An LA Driven priority, HB 240 by Rep. Emily Chenevert (R-Baton Rouge), would prohibit a litigation financer from receiving more than the plaintiffs’ total recovery after attorney fees and costs are paid. Additionally, an attorney entering into a litigation financing agreement is required to disclose that contract to their client within 30 days. Currently, Louisiana law allows for these agreements to be discoverable rather than an automatic disclosure.

TPLF allows outside investors to finance a lawsuit in exchange for a share of any money recovered in the suit. These agreements are cloaked in secrecy, allowing funders to quietly influence the direction of a lawsuit, including deciding whether to accept a settlement or push the case to trial—often to the detriment of the plaintiffs.

This practice puts investment profits ahead of the plaintiff’s recovery, often leading to funders’ profits being higher than the plaintiff’s award.

TPLF has experienced explosive growth in recent years and is now a multi-billion-dollar industry worldwide, with an estimated $15.2 billion in commercial litigation investments in the United States alone.

Rep. Chenevert has been working to address TPFL for several sessions. Just last year, she brought this exact bill, where it ultimately died in the infamous Senate Jud A Committee without receiving a vote, but not before garnering bipartisan support in the House and passing easily, 83-6.

The measure will first be heard in the House Civil Law Committee, but a hearing date has not been set.

To hear more about the ongoing work to bring these agreements to light, listen to our first podcast episode of the year. Rep. Chenevert joined Sounds of Session this week. An abbreviated Q&A is available here.

LABI continues to support this approach to regulating third-party litigation financing to ensure the integrity of the justice system—not windfall profits for investors while plaintiffs are left high and dry. Transparency is essential: knowing who has a financial stake in a lawsuit sheds light on a practice that has largely operated in the shadows, encourages more ethical behavior and provides insight into the true scope of these funding schemes.

Also of priority to LABI: reining in runaway damage awards. Members in both chambers have filed legislation to curb this form of jackpot justice by instituting caps on general (non-economic) damages.

In the Senate, Sen. Beth Mizell (R-Franklinton) has filed SB 361, capping general damages at $500,000 in most circumstances. In the House, Rep. Kellee Dickerson (R-Denham Springs) is carrying HB 526, that mirrors Mizell’s. Also in the House, HB 118 by Rep. Chad Boyer (R-Breaux Bridge) places a $5 million cap.
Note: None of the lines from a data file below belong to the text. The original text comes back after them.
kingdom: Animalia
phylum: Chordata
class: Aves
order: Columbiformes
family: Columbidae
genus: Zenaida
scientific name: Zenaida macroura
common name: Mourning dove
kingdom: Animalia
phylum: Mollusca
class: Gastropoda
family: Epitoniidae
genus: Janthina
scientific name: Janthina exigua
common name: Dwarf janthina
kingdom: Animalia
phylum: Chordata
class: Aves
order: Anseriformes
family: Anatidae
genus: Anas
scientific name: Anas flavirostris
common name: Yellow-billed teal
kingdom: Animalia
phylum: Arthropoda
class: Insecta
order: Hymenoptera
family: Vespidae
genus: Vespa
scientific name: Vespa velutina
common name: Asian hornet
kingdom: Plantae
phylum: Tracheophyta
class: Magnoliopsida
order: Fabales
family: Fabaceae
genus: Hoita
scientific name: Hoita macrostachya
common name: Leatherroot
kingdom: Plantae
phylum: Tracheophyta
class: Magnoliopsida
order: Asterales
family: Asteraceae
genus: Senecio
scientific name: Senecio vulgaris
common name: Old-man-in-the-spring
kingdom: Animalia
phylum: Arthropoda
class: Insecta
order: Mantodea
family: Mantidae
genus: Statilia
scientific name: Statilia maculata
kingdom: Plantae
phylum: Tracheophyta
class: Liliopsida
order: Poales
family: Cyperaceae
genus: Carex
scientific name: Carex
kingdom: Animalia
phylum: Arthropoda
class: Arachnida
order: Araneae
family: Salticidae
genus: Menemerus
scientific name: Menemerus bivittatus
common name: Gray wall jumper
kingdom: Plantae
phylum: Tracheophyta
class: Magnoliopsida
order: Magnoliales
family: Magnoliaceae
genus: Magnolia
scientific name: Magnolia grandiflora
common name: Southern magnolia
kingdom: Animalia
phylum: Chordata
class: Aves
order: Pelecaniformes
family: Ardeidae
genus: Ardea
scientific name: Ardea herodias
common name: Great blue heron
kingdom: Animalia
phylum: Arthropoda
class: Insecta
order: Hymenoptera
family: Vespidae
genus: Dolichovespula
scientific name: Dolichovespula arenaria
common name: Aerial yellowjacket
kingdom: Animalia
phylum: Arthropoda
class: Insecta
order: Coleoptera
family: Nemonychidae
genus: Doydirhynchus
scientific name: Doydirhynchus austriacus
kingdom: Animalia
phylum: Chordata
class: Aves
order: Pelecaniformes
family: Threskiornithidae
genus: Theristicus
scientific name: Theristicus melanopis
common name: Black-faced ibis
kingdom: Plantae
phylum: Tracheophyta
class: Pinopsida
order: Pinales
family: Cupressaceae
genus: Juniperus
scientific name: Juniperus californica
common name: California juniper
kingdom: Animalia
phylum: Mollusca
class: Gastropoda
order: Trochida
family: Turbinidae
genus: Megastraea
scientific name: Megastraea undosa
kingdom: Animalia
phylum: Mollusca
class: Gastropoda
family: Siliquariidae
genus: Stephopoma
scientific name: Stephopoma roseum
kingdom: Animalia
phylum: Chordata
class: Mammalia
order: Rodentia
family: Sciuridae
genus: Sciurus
Let’s be clear: damage caps do not prevent injured individuals from receiving compensation for medical bills, lost wages and other economic damages. They simply prevent runaway non-economic awards that can produce inconsistent or excessive outcomes. By capping the amount of general damages that can be awarded, compensation remains fair and proportionate—creating predictability in litigation for businesses and insurers.